Sousveillance means we watch the watchers
Forty seconds of jumpy film have challenged Britain’s senior police in a way courts, inquiries, MPs and grieving families have generally failed to do. Citizen journalism is in the news and the Metropolitan police is in the dock because of phone video evidence showing the last moments of Ian Tomlinson -- the London news vendor who died during the G20 riots. The footage was recorded by an unlikely people’s hero -- an American fund manager on a business trip from New York – and unlikely bedfellows have been created as a result.

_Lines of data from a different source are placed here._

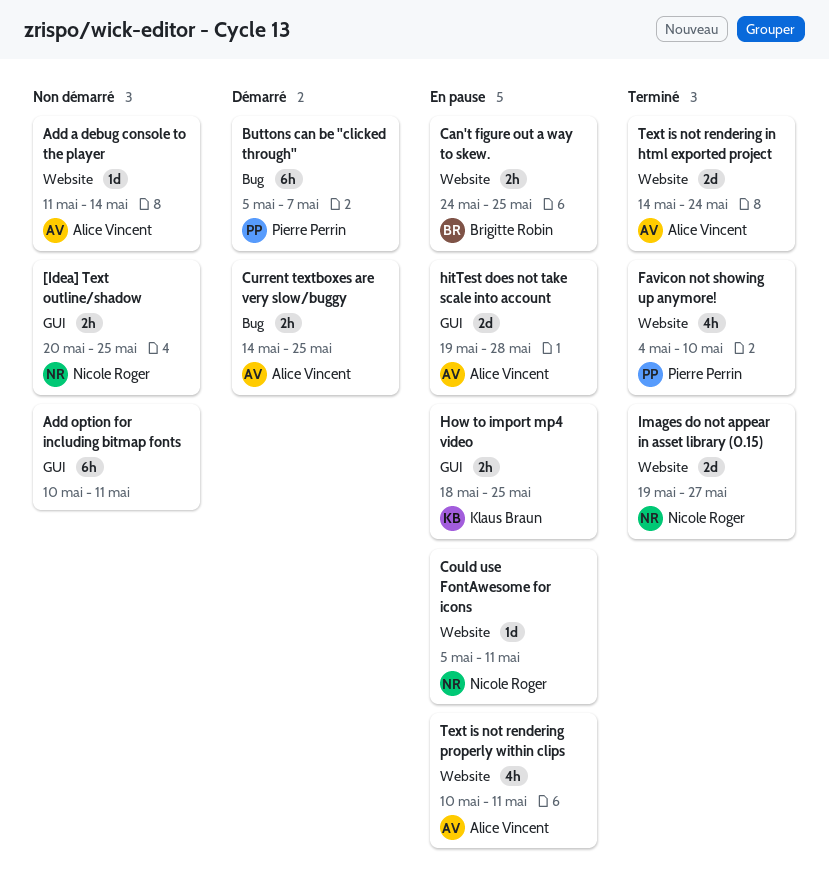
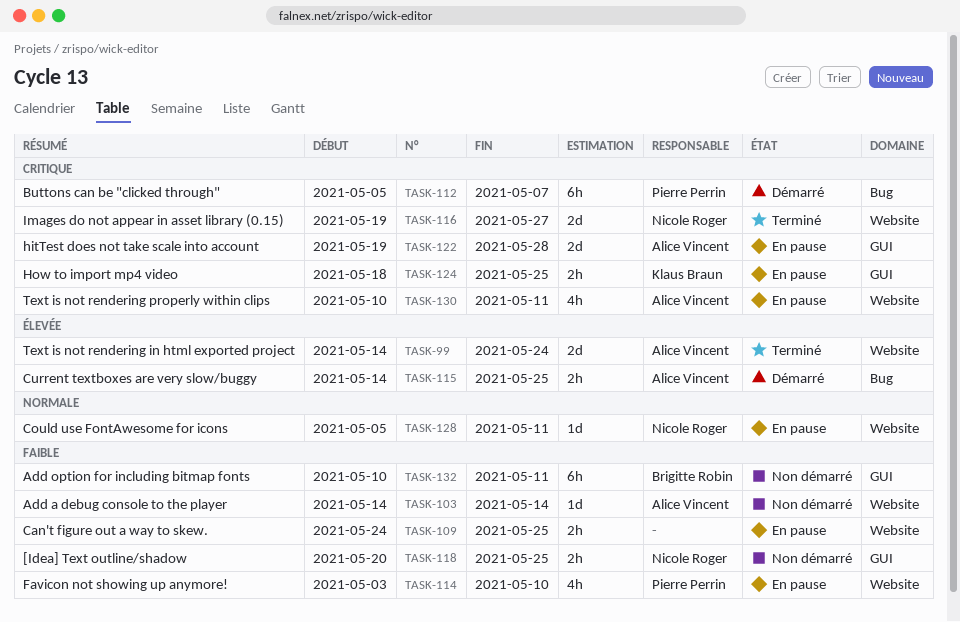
Add a debug console to the player, start: May 11 -> May 14
Add option for including bitmap fonts, owner: none -> Brigitte Robin
Can't figure out a way to skew., owner: Brigitte Robin -> none
Favicon not showing up anymore!, status: Terminé -> En pause
Favicon not showing up anymore!, start: May 4 -> May 3

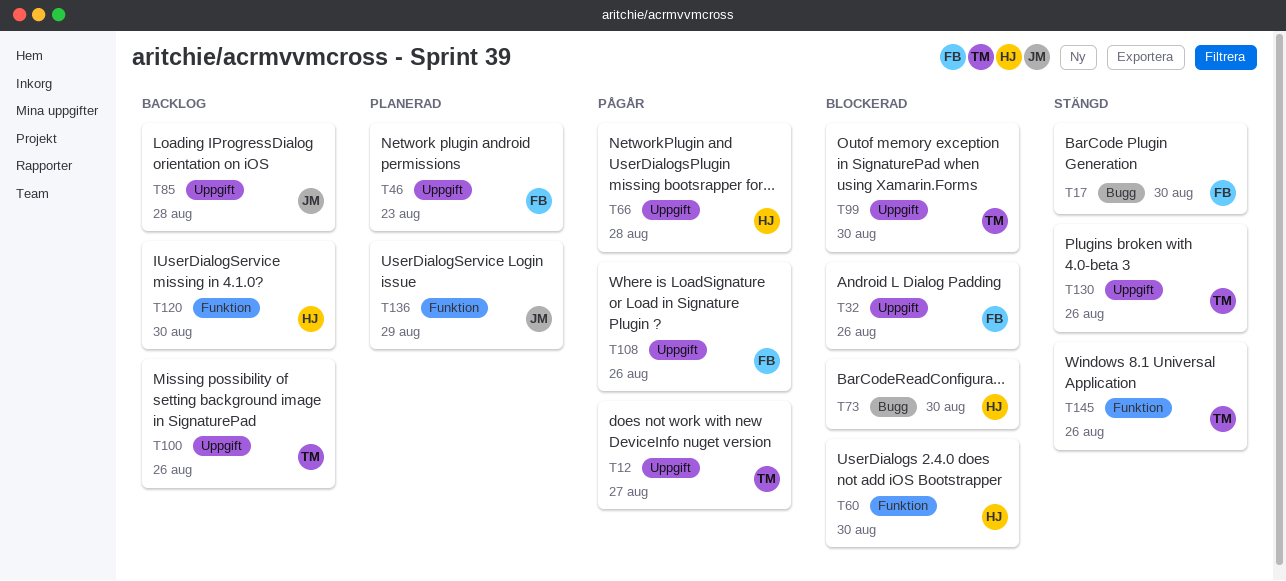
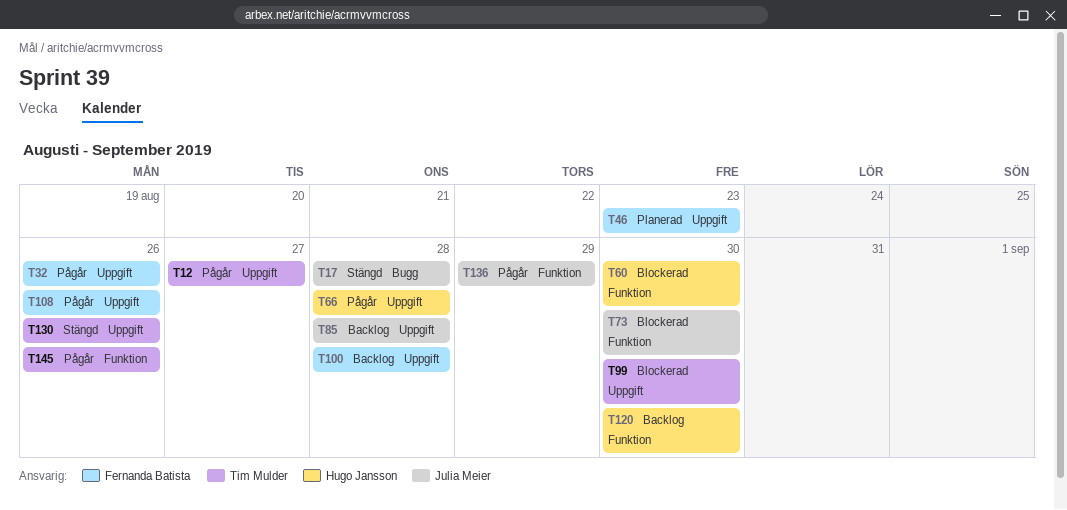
T17, owner: Fernanda Batista -> Julia Meier
T17, due: Aug 30 -> Aug 28
T32, status: Blockerad -> Pågår
T73, owner: Hugo Jansson -> Julia Meier
T73, label: Bugg -> Funktion
T100, owner: Tim Mulder -> Fernanda Batista
T100, due: Aug 26 -> Aug 28
T136, status: Planerad -> Pågår
T145, status: Stängd -> Pågår

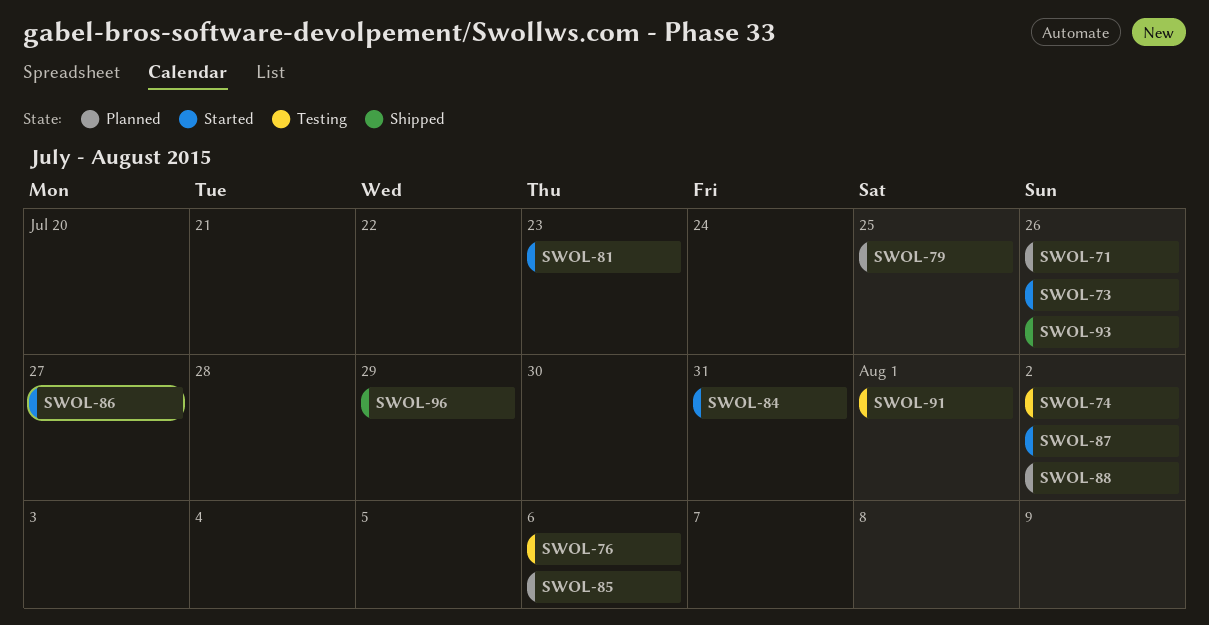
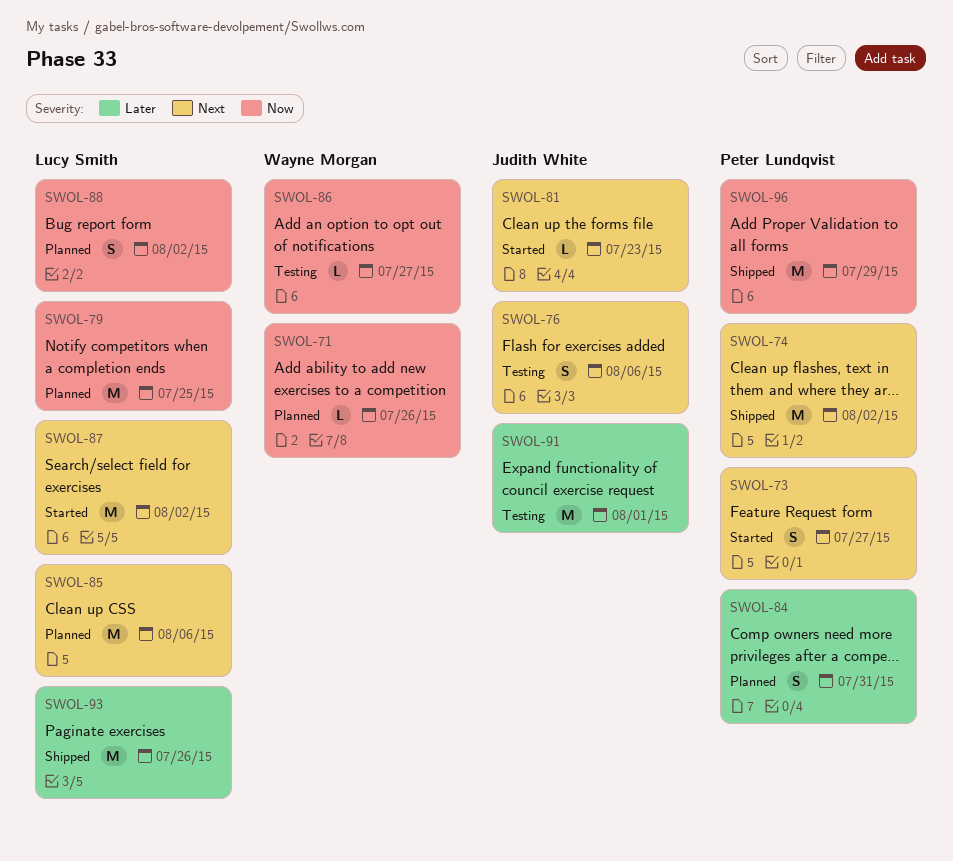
SWOL-73, due: Jul 26 -> Jul 27
SWOL-74, status: Testing -> Shipped
SWOL-84, status: Started -> Planned
SWOL-86, status: Started -> Testing

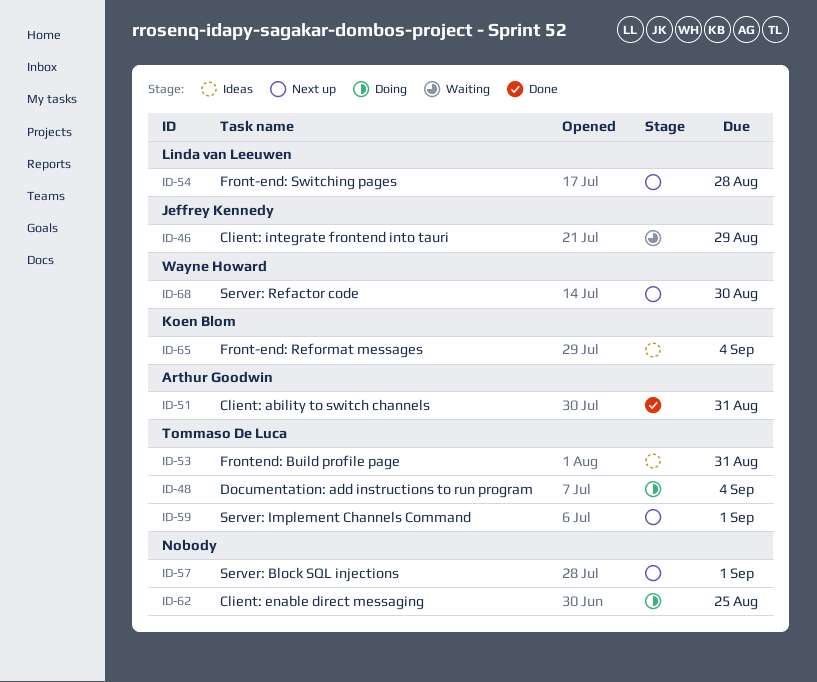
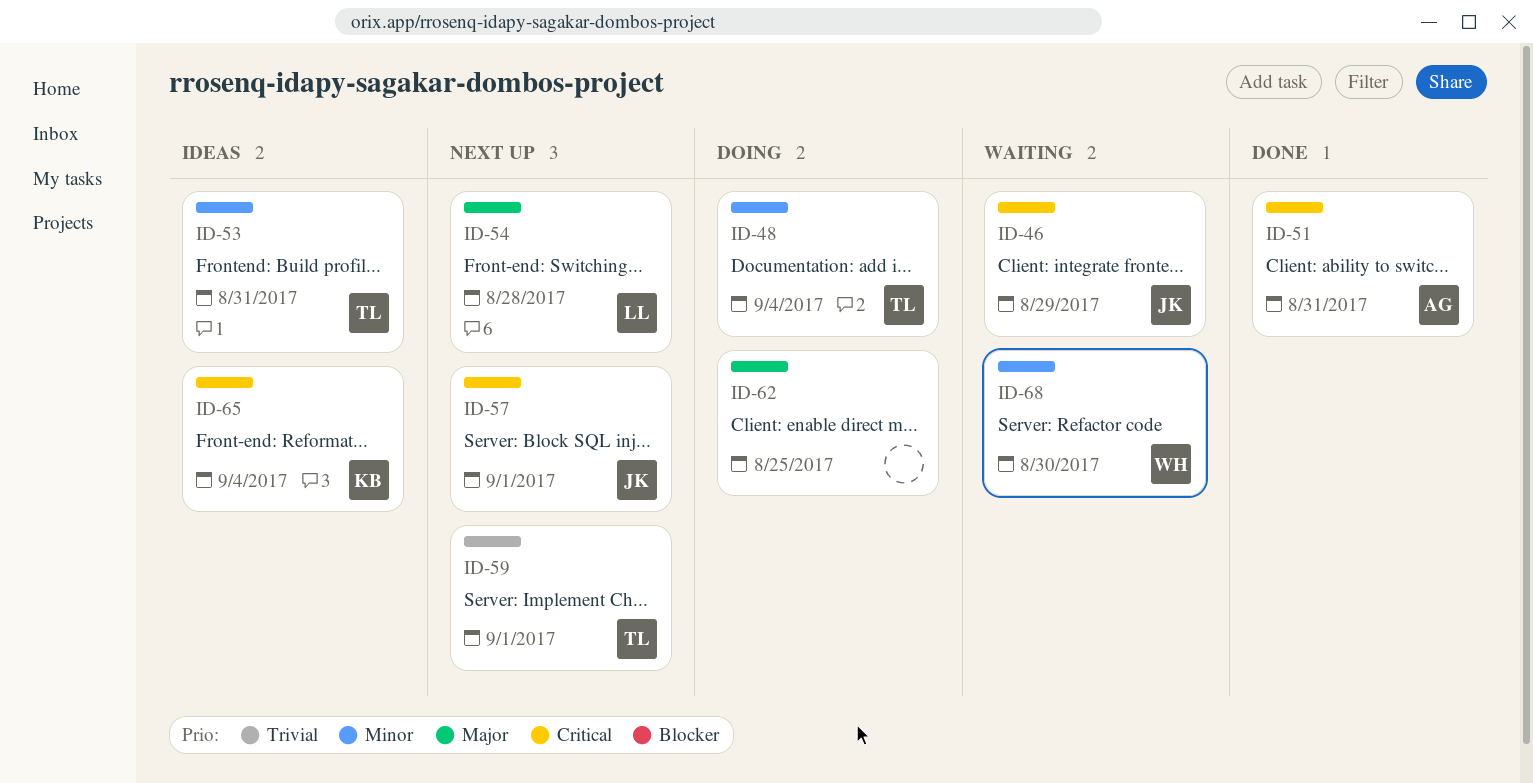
ID-57, owner: none -> Jeffrey Kennedy
ID-68, status: Next up -> Waiting

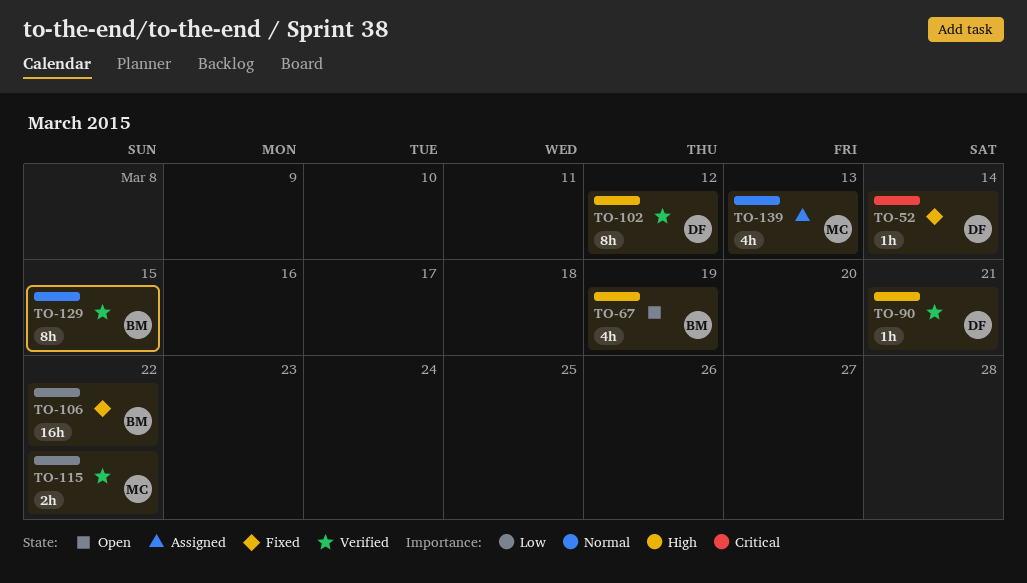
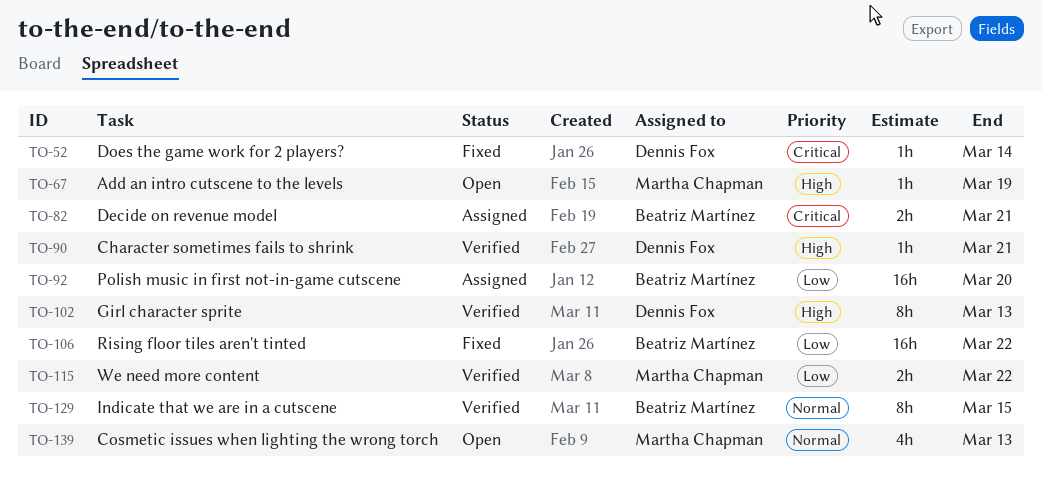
TO-67, owner: Beatriz Martínez -> Martha Chapman
TO-67, estimate: 4h -> 1h
TO-82: none -> present
TO-92: none -> present
TO-102, due: Mar 12 -> Mar 13
TO-139, status: Assigned -> Open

New and old media; citizens and journalists; amateurs and professionals; witnesses and analysts; Americans and Brits; protestors and onlookers – groups previously in some tension have pored over that film and forced accountability from authorities preparing to sweep the whole incident under the carpet.
The Independent Police Complaints Commission was wrong footed. It was slow to realise a City police investigation wouldn’t suffice and slow to start work. Two days after the video was published the IPCC had still failed to contact the officer featured.
The Metropolitan Police was caught napping. At first it claimed Mr Tomlinson had no contact with police, then suggested demonstrators delayed the arrival of medical help and only finally suspended the officer filmed when the video was made public. Will that officer be prosecuted?
Thirty years ago this month Blair Peach died after an Anti-Nazi League protest against a National Front meeting in London.
No police officer was ever convicted after evidence of a police assault on the 33 year-old New Zealand-born special needs teacher.